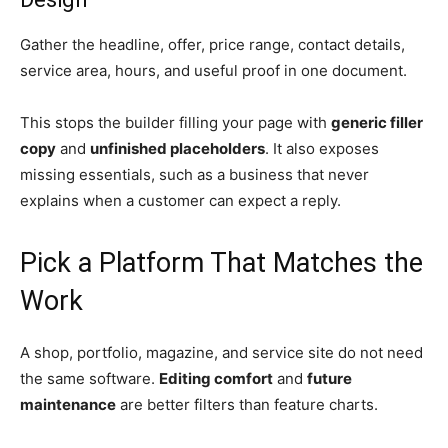
Gather the headline, offer, price range, contact details,
service area, hours, and useful proof in one document.
This stops the builder filling your page with
generic filler
copy
and
unfinished placeholders
. It also exposes
missing essentials, such as a business that never
explains when a customer can expect a reply.
Pick a Platform That Matches the
Work
A shop, portfolio, magazine, and service site do not need
the same software.
Editing comfort
and
future
maintenance
are better filters than feature charts.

What needs to be done >>
Return, from the data, each line where the string "service" occurs.

Exercise solution >>
service area, hours, and useful proof in one document.
A shop, portfolio, magazine, and service site do not need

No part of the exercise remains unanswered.